France’s action in the field of land governance

France’s approach is based on a number of principles, including compliance with and acknowledgment of the various land laws, adaptation of actions to socio-economic contexts, supporting political choices without interfering while fostering inclusive approaches, and coordination with other donors. In 2010, on the basis of an analysis by the CTFD in partnership with the Interministerial Group on Food Security (GISA), France drew up a position paper on its aim to strengthen global land governance. This discussion sought, in particular, to offer appropriate solutions to the problem of large-scale acquisition of farmland, sometimes known as land-grabbing.

At an international level, after an inclusive negotiation process supported by France, Voluntary Guidelines on the Responsible Governance of Tenure of Land, Fisheries and Forests in the Context of National Food Security were adopted by the Committee on World Food Security on 11May2012, on the basis of widespread consensus among state representatives, NGOs, private sector representatives and international organizations.

This was a real achievement. The Guidelines serve as a shared reference framework to promote land regimes that offer more secure and equitable access to land. They encourage states to draw up their own strategies, policies and projects concerning management of land and natural resources. They particularly emphasize the need to take into account the legitimate rights of local people and suggest providing additional safeguards (parliamentary approval, ceilings on permissible land transactions, etc.) in the event of large-scale land acquisition.

These Guidelines for responsible land governance are implemented at national level. France helps countries that request support, such as Benin, Burkina Faso, Madagascar, Mali and Senegal, to implement a land policy that complies with the Voluntary Guidelines. That support includes workshops to foster the dissemination of the guidelines in the various countries and longer term support for land policy reform. These public policies should reconcile the need to support agricultural investments, ensure food security and protect the rights of land users. Securing tenure should ensure that transactions are transparent and economically, socially and environmentally sustainable. Measures for recognition of land rights should be inexpensive and long-term, so as to build a balanced relationship between all the stakeholders and ensure that the benefits are shared fairly among the parties concerned. With this in mind, France undertakes not only to refuse to support projects that go against the principles promoted in the Voluntary Guidelines, but also to actively implement these principles in projects run by French stakeholders, in particular by supporting a project to strengthen land governance and enhance transparency of land transactions in partnership with the African Land Policy Initiative, via the Priority Solidarity Fund (PSF). This promotion of transparency also involves active support for several land governance observatories at national level (Madagascar, Cameroon).
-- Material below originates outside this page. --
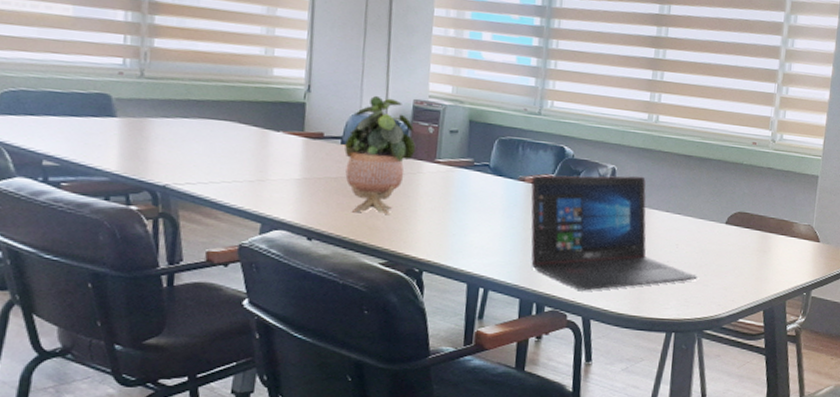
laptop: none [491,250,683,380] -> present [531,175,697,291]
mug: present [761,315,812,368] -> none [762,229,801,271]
A concrete example: France’s support for the Land Reform Coordination Unit in Madagascar (underway since 2006)

The Ministry of Foreign Affairs supports Madagascar’s Land Reform Coordination Unit through technical assistance. The aim is to meet local demand for secure land tenure by formalizing non-written land rights and regularizing written land rights. This involves taking local practices into consideration, by seeking alternative land tenure solutions.

This programme supports a major legal innovation. It confers greater responsibility on districts by setting up municipal offices issuing certificates of land rights which are accepted at local level. It also seeks to achieve a form of land governance that is conducive to private investment, agricultural production, and the management, protection and renewal of natural resources.

This land reform is underpinned by training and communication initiatives throughout the territory, aimed not only at elected representatives, officials and land registry offices, but also at all local stakeholders and citizens.